Friday, March 1, 2013

Hodge Podge

This is just a hodge podge of short items; the 2nd part of the multithreading post will probably be up in a few days.

What's In a Name?

The methods in the Java standard libraries are generally well-named, but there are a few astonishingly irritating exceptions, and java.lang.Character seems to collect them.

Q: Which of the following returns true for a space, tab, newline and non-breaking whitespace: isWhitespace, isSpace, isSpaceChar.

A: NONE OF THEM!

isSpace and isWhitespace return false for a non-breaking space; isSpaceChar returns false for newlines and tabs. If you want to know if a character is a whitespace, you need isSpaceChar || isWhitespace. As an added kick in the shins, the \s regular expression class also doesn't match non-breaking space.

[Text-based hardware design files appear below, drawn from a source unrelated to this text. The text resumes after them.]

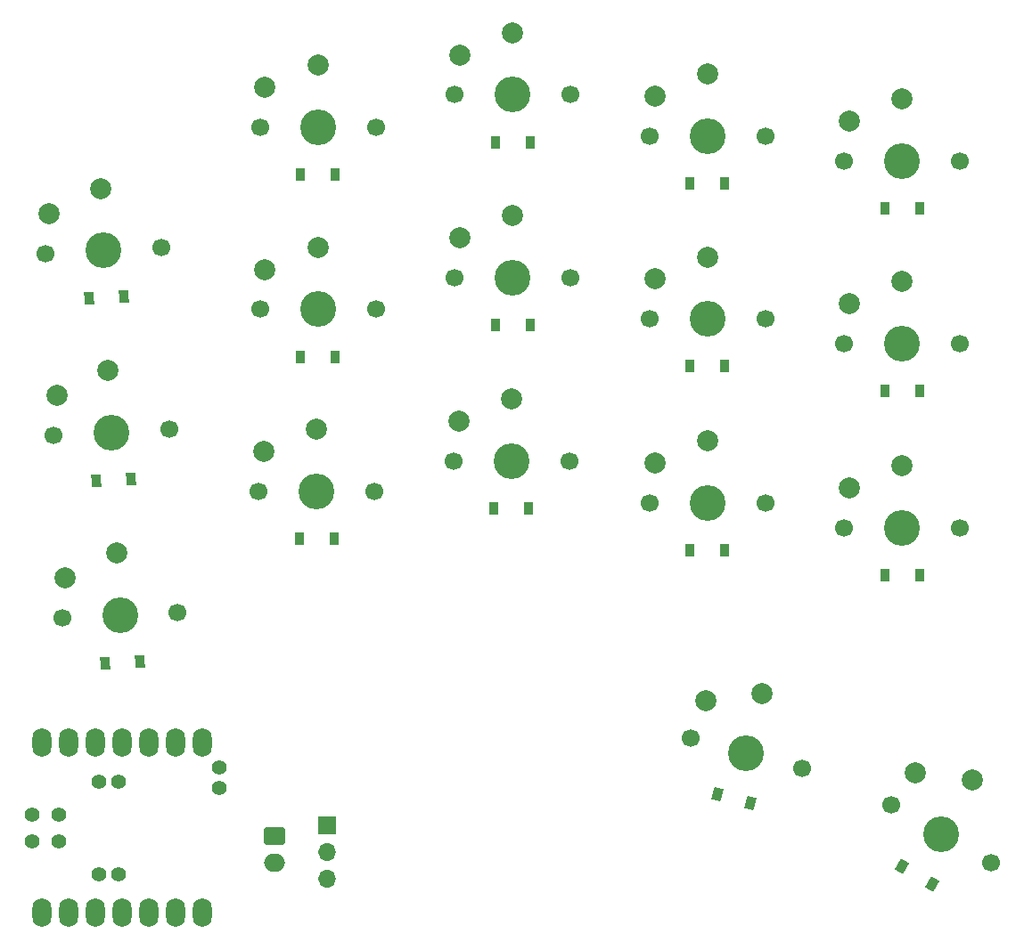
<source format=gbr>
%TF.GenerationSoftware,KiCad,Pcbnew,(6.0.7-1)-1*%
%TF.CreationDate,2022-11-03T20:53:44+08:00*%
%TF.ProjectId,kiai,6b696169-2e6b-4696-9361-645f70636258,rev?*%
%TF.SameCoordinates,Original*%
%TF.FileFunction,Soldermask,Top*%
%TF.FilePolarity,Negative*%
%FSLAX46Y46*%
G04 Gerber Fmt 4.6, Leading zero omitted, Abs format (unit mm)*
G04 Created by KiCad (PCBNEW (6.0.7-1)-1) date 2022-11-03 20:53:44*
%MOMM*%
%LPD*%
G01*
G04 APERTURE LIST*
G04 Aperture macros list*
%AMRoundRect*
0 Rectangle with rounded corners*
0 $1 Rounding radius*
0 $2 $3 $4 $5 $6 $7 $8 $9 X,Y pos of 4 corners*
0 Add a 4 corners polygon primitive as box body*
4,1,4,$2,$3,$4,$5,$6,$7,$8,$9,$2,$3,0*
0 Add four circle primitives for the rounded corners*
1,1,$1+$1,$2,$3*
1,1,$1+$1,$4,$5*
1,1,$1+$1,$6,$7*
1,1,$1+$1,$8,$9*
0 Add four rect primitives between the rounded corners*
20,1,$1+$1,$2,$3,$4,$5,0*
20,1,$1+$1,$4,$5,$6,$7,0*
20,1,$1+$1,$6,$7,$8,$9,0*
20,1,$1+$1,$8,$9,$2,$3,0*%
%AMRotRect*
0 Rectangle, with rotation*
0 The origin of the aperture is its center*
0 $1 length*
0 $2 width*
0 $3 Rotation angle, in degrees counterclockwise*
0 Add horizontal line*
21,1,$1,$2,0,0,$3*%
G04 Aperture macros list end*
%ADD10R,1.700000X1.700000*%
%ADD11O,1.700000X1.700000*%
%ADD12C,1.700000*%
%ADD13C,3.400000*%
%ADD14C,2.000000*%
%ADD15R,0.900000X1.200000*%
%ADD16O,1.800000X2.750000*%
%ADD17C,1.397000*%
%ADD18RotRect,0.900000X1.200000X3.000000*%
%ADD19RotRect,0.900000X1.200000X345.000000*%
%ADD20RotRect,0.900000X1.200000X330.000000*%
%ADD21RoundRect,0.250000X-0.750000X0.600000X-0.750000X-0.600000X0.750000X-0.600000X0.750000X0.600000X0*%
%ADD22O,2.000000X1.700000*%
G04 APERTURE END LIST*
D10*
%TO.C,GD1*%
X126100000Y2000000D03*
D11*
X126100000Y-540000D03*
X126100000Y-3080000D03*
%TD*%
D12*
%TO.C,K15*%
X149100000Y36700000D03*
X138100000Y36700000D03*
D13*
X143600000Y36700000D03*
D14*
X143600000Y42600000D03*
D15*
X141950000Y32200000D03*
X145250000Y32200000D03*
D14*
X138600000Y40500000D03*
%TD*%
D13*
%TO.C,K3*%
X162200000Y50184000D03*
D12*
X156700000Y50184000D03*
X167700000Y50184000D03*
D14*
X162200000Y56084000D03*
D15*
X160550000Y45684000D03*
X163850000Y45684000D03*
D14*
X157200000Y53984000D03*
%TD*%
D12*
%TO.C,K1*%
X156700000Y32700000D03*
X167700000Y32700000D03*
D13*
X162200000Y32700000D03*
D14*
X162200000Y38600000D03*
D15*
X160550000Y28200000D03*
X163850000Y28200000D03*
D14*
X157200000Y36500000D03*
%TD*%
D16*
%TO.C,U1*%
X98980000Y-6295000D03*
X101520000Y-6295000D03*
X104060000Y-6295000D03*
X106600000Y-6295000D03*
X109140000Y-6295000D03*
X111680000Y-6295000D03*
X114220000Y-6295000D03*
X114220000Y9895000D03*
X111680000Y9895000D03*
X109140000Y9895000D03*
X106600000Y9895000D03*
X104060000Y9895000D03*
X101520000Y9895000D03*
X98980000Y9895000D03*
D17*
X98028000Y530000D03*
X98028000Y3070000D03*
X100568000Y530000D03*
X100568000Y3070000D03*
X106283000Y-2645000D03*
X106300000Y6200000D03*
X104378000Y-2645000D03*
X104395000Y6200000D03*
X115808000Y5610000D03*
X115808000Y7515000D03*
%TD*%
D12*
%TO.C,K11*%
X119700000Y51100000D03*
D13*
X125200000Y51100000D03*
D12*
X130700000Y51100000D03*
D14*
X125200000Y57000000D03*
D15*
X123550000Y46600000D03*
D14*
X120200000Y54900000D03*
D15*
X126850000Y46600000D03*
%TD*%
D13*
%TO.C,K13*%
X104864488Y56693833D03*
D12*
X99372026Y56405985D03*
X110356951Y56981681D03*
D14*
X104555706Y62585747D03*
D18*
X103452261Y52113646D03*
X106747739Y52286354D03*
D14*
X99672464Y60226945D03*
%TD*%
D12*
%TO.C,K6*%
X175200000Y65200000D03*
D13*
X180700000Y65200000D03*
D12*
X186200000Y65200000D03*
D14*
X180700000Y71100000D03*
D15*
X179050000Y60700000D03*
X182350000Y60700000D03*
D14*
X175700000Y69000000D03*
%TD*%
D12*
%TO.C,K12*%
X100907538Y21723109D03*
D13*
X106400000Y22010957D03*
D12*
X111892463Y22298805D03*
D14*
X106091218Y27902871D03*
D18*
X104987773Y17430770D03*
X108283251Y17603478D03*
D14*
X101207976Y25544069D03*
%TD*%
D13*
%TO.C,K5*%
X180700000Y30300000D03*
D12*
X186200000Y30300000D03*
X175200000Y30300000D03*
D14*
X180700000Y36200000D03*
D15*
X179050000Y25800000D03*
D14*
X175700000Y34100000D03*
D15*
X182350000Y25800000D03*
%TD*%
D12*
%TO.C,K16*%
X138200000Y71500000D03*
X149200000Y71500000D03*
D13*
X143700000Y71500000D03*
D14*
X143700000Y77400000D03*
D15*
X142050000Y67000000D03*
X145350000Y67000000D03*
D14*
X138700000Y75300000D03*
%TD*%
D13*
%TO.C,K2*%
X162200000Y67600000D03*
D12*
X167700000Y67600000D03*
X156700000Y67600000D03*
D14*
X162200000Y73500000D03*
D15*
X160550000Y63100000D03*
D14*
X157200000Y71400000D03*
D15*
X163850000Y63100000D03*
%TD*%
D12*
%TO.C,K4*%
X160587409Y10323504D03*
X171212593Y7476494D03*
D13*
X165900001Y8899999D03*
D14*
X167427033Y14598962D03*
D19*
X163141537Y4980384D03*
X166329093Y4126282D03*
D14*
X162053884Y13864613D03*
%TD*%
D12*
%TO.C,K17*%
X149200000Y54100000D03*
D13*
X143700000Y54100000D03*
D12*
X138200000Y54100000D03*
D14*
X143700000Y60000000D03*
D15*
X142050000Y49600000D03*
D14*
X138700000Y57900000D03*
D15*
X145350000Y49600000D03*
%TD*%
D12*
%TO.C,K10*%
X119700000Y68400000D03*
X130700000Y68400000D03*
D13*
X125200000Y68400000D03*
D14*
X125200000Y74300000D03*
D15*
X123550000Y63900000D03*
X126850000Y63900000D03*
D14*
X120200000Y72200000D03*
%TD*%
D12*
%TO.C,K9*%
X119600000Y33800000D03*
X130600000Y33800000D03*
D13*
X125100000Y33800000D03*
D14*
X125100000Y39700000D03*
D15*
X123450000Y29300000D03*
D14*
X120100000Y37600000D03*
D15*
X126750000Y29300000D03*
%TD*%
D12*
%TO.C,K14*%
X111092463Y39687848D03*
X100107538Y39112152D03*
D13*
X105600000Y39400000D03*
D14*
X105291218Y45291914D03*
D18*
X104187773Y34819813D03*
D14*
X100407976Y42933112D03*
D18*
X107483251Y34992521D03*
%TD*%
D13*
%TO.C,K8*%
X184400001Y1200000D03*
D12*
X179636861Y3950000D03*
X189163141Y-1550000D03*
D14*
X187350001Y6309550D03*
D20*
X180721059Y-1872114D03*
X183578943Y-3522114D03*
D14*
X181969874Y6990897D03*
%TD*%
D21*
%TO.C,BT1*%
X121100000Y1000000D03*
D22*
X121100000Y-1500000D03*
%TD*%
D12*
%TO.C,K7*%
X175200000Y47856000D03*
D13*
X180700000Y47856000D03*
D12*
X186200000Y47856000D03*
D14*
X180700000Y53756000D03*
D15*
X179050000Y43356000D03*
D14*
X175700000Y51656000D03*
D15*
X182350000Y43356000D03*
%TD*%
M02*

</source>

Keep on Moving (Conditionally)

Branch mispredictions on modern processors hurt. Badly. Because of that, anything that you can do to make branches (e.g. if statements & the conditionals on loops) easier to predict will generally make your code faster. Sometimes, though, you just reach the point where you can't make the branches easier to predict. In those cases, you can sometimes play some tricks to replace them with conditional moves/sets and pick up some performance. For example, here's the body of the main loop for merging two arrays in merge sort:

if(arr1[index1] < arr2[index2]) {  
   mergeInto[index3++] = arr1[index1++];
} else {
   mergeInto[index3++] = arr2[index2++];
}

and here's a version that replaces the branches with conditional moves/sets

int read = arr1[index1] < arr2[index2] ? arr1[index1] : arr2[index2];
mergeInto[index3++] = read;
int addTo1 = arr1[index1] == read ? 1 : 0;
index1 += addTo1;
index2 += addTo1 == 0 ? 1 : 0;

On an Ivy Bridge laptop running Java 1.7, the latter code is about 1.50 nanoseconds (0.0000015 ms) / element faster for the low, low price of making your code's intentions a little less obvious and the code a little harder to read. It should go without saying, but you shouldn't drop to this level of optimization unless your code is too slow, you've profiled it and know that your bottleneck is there and at least strongly suspect that the problem is branch mispredictions.

Singletonish

java.util.concurrent has a lot of neat classes, including the ever-useful ConcurrentHashMap. ConcurrentHashMap has a nifty little method called putIfAbsent that we can use to create singleton-ish objects. For example, if you need to run some expensive initialization once for each user who logs on, but you only want to do it once / user. The downside to putIfAbsent is that it takes an object, which would appear to meant that we have to instantiate the thing anyway. We can, however, take a page from Future's playbook and put an object that will instantiate the object. 

One thing you'll have to keep in mind is that you must check the return value from putIfAbsent, otherwise you'll be defeating the whole purpose and reinstantiating every time. Basically, here's the general pattern you'll want to use:

Instantiator instantiator = new Instantiator();
Instantiator fromMap = theMap.putIfAbsent(theKey, instantiator);
theValue = fromMap != null ? fromMap.getTheValue() : instantiator.getTheValue();

Instantiator's just a run-of-the-mill object that builds the object once and returns it. You'll need to do some synchronization to make sure you only instantiate its object once, but that's fairly cookie-cutter code.